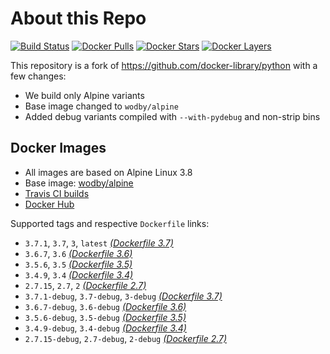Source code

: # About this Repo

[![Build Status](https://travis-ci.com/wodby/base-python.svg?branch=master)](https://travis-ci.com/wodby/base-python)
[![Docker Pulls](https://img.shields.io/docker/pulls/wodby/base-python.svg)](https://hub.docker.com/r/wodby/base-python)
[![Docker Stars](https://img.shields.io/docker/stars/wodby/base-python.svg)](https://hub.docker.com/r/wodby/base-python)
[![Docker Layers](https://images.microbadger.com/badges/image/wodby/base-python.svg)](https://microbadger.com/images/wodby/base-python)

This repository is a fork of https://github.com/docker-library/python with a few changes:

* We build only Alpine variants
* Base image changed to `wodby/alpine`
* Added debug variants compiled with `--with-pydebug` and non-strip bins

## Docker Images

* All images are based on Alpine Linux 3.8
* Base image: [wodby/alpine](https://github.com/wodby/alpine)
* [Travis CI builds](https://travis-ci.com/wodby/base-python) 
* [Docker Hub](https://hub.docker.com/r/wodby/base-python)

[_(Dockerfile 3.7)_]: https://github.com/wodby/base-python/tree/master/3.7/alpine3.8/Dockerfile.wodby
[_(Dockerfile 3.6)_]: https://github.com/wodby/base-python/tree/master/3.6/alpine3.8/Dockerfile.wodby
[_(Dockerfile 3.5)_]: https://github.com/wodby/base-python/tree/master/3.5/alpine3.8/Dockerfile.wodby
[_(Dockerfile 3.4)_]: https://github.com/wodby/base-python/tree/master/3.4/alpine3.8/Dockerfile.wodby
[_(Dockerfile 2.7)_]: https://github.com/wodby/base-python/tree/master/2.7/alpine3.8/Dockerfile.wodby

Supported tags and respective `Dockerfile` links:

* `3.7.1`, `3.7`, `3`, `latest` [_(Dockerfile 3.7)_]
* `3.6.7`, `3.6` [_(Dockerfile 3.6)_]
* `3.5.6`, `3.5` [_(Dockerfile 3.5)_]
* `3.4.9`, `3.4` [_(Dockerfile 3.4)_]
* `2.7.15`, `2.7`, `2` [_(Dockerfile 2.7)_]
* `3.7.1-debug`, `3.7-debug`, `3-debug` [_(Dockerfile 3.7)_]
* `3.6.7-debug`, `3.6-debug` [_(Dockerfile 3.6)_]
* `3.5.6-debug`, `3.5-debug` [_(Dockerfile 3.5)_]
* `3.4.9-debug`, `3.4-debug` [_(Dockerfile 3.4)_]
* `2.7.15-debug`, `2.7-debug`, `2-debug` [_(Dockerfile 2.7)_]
++++++
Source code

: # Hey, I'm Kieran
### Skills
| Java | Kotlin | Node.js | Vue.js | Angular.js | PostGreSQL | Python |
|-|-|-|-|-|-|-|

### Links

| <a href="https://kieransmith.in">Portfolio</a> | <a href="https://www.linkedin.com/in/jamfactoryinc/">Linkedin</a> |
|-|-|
++++++
• Exercise details:
Only the count is wanted. Count the lines of the data above that include the string "tree".

• Answer:
5